W środę prezydent Andrzej Duda dokonał zmian w rządzie. Podczas uroczystości w Pałacu Prezydenckim powołany na funkcję wicepremiera został prezes PiS Jarosław Kaczyński, który tym samym po roku wraca do gabinetu Mateusza Morawieckiego.
Czterej dotychczasowi wicepremierzy - Mariusz Błaszczak, Piotr Gliński, Jacek Sasin i Henryk Kowalczyk - zostali odwołani ze swoich funkcji, zachowali przy tym stanowiska w rządzie (Kowalczyk nie kieruje żadnym resortem).
Czytaj więcej
Powrót prezesa PiS do rządu to być może jedna z ostatnich bardzo wyrazistych decyzji politycznych podjętych przed sezonem wakacyjnym.

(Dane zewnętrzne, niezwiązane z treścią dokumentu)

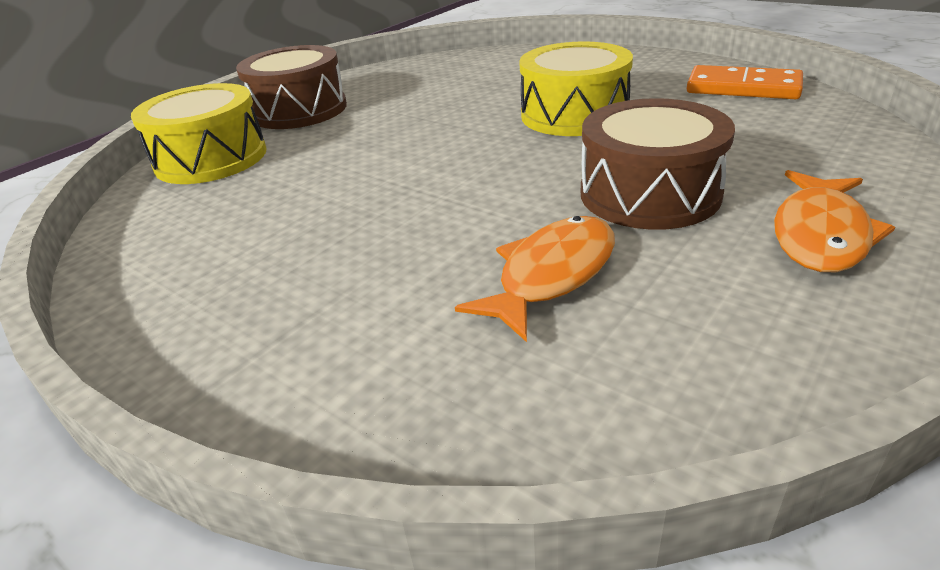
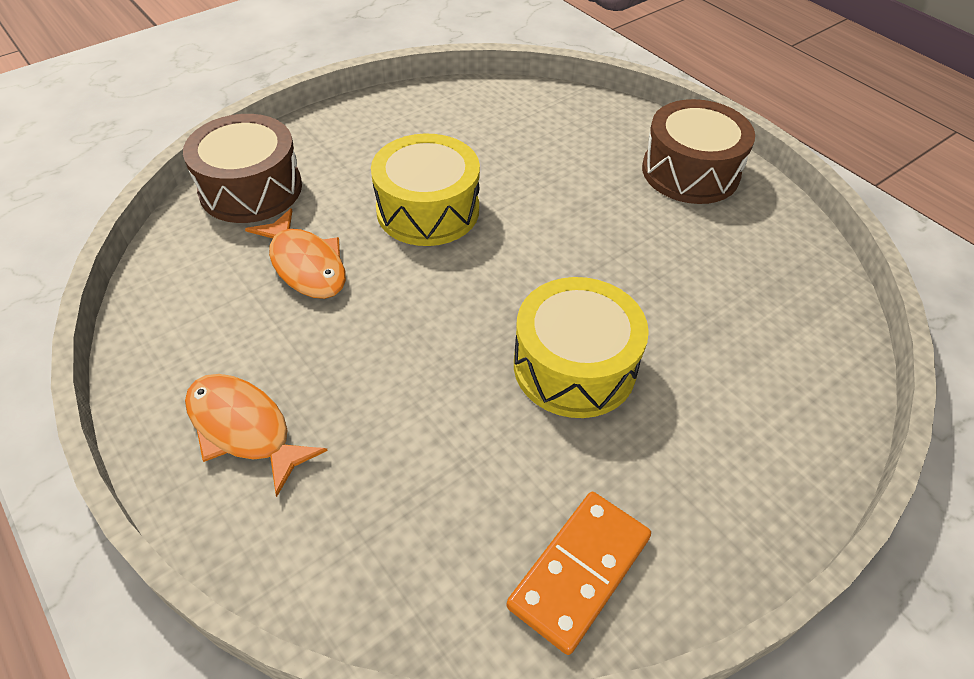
camera: 100 degrees right, 15 degrees up
yellow drum [131,83,266,184] -> yellow drum moved to [371,134,480,246]
brown drum [581,98,735,230] -> brown drum moved to [183,114,302,223]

Zmianom w rządzie towarzyszą zmiany w sztabie wyborczym. Jego szefem od poniedziałku jest Joachim Brudziński, europoseł PiS, który kierował m.in. kampanią do Sejmu w 2019 roku i był szefem sztabu ds. organizacyjnych w kampanii prezydenta Dudy w 2020 roku. Do sztabu trafili też przedstawiciele koalicjantów PiS.
Joachim Brudziński wyjaśnia, dlaczego Jarosław Kaczyński został wicepremierem
Brudziński, pytany w czwartek w Radiu Maryja o powód powrotu Jarosława Kaczyńskiego do rządu, stwierdził, że „cel jest jeden”. - Tym celem jest nasza wiara, głęboka wiara w to, że jesteśmy w stanie przekonać Polaków do tego, aby obóz Zjednoczonej Prawicy mógł kontynuować rządy w kolejnej kadencji, a do tego, aby przekonać Polaków, potrzeba też takiej determinacji, ciężkiej pracy i pewnej konsolidacji obozu Zjednoczonej Prawicy - mówił.